WHAT TO WORK ON: Gather every line of the entries that includes the word "Gerät".

#####

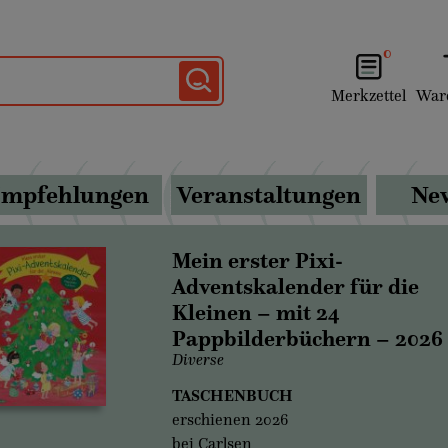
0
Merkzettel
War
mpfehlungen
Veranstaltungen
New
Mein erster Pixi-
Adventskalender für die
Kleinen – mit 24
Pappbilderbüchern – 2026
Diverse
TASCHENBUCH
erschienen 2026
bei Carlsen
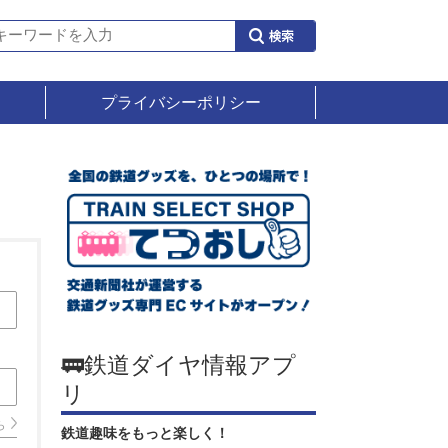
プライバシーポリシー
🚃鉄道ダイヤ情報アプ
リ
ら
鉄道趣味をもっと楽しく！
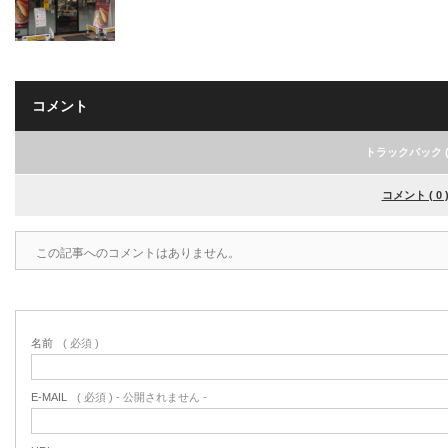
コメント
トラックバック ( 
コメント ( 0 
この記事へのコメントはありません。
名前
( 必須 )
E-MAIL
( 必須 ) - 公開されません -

#####

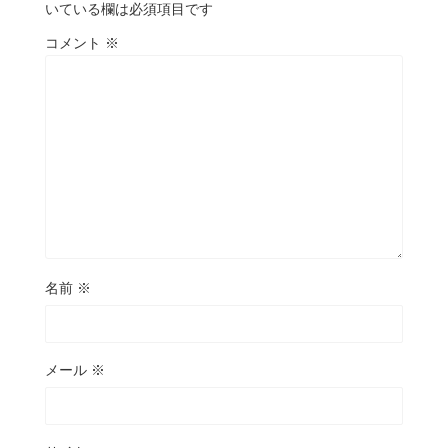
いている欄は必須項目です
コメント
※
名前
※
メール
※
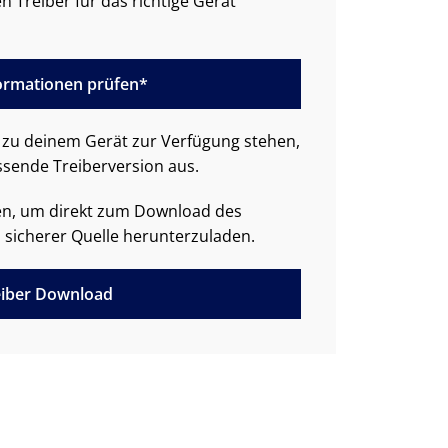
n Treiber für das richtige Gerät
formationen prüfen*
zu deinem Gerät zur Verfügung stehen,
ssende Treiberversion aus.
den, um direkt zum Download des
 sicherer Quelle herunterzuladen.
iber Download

#####

EXERCISE RESULT:
n Treiber für das richtige Gerät
zu deinem Gerät zur Verfügung stehen,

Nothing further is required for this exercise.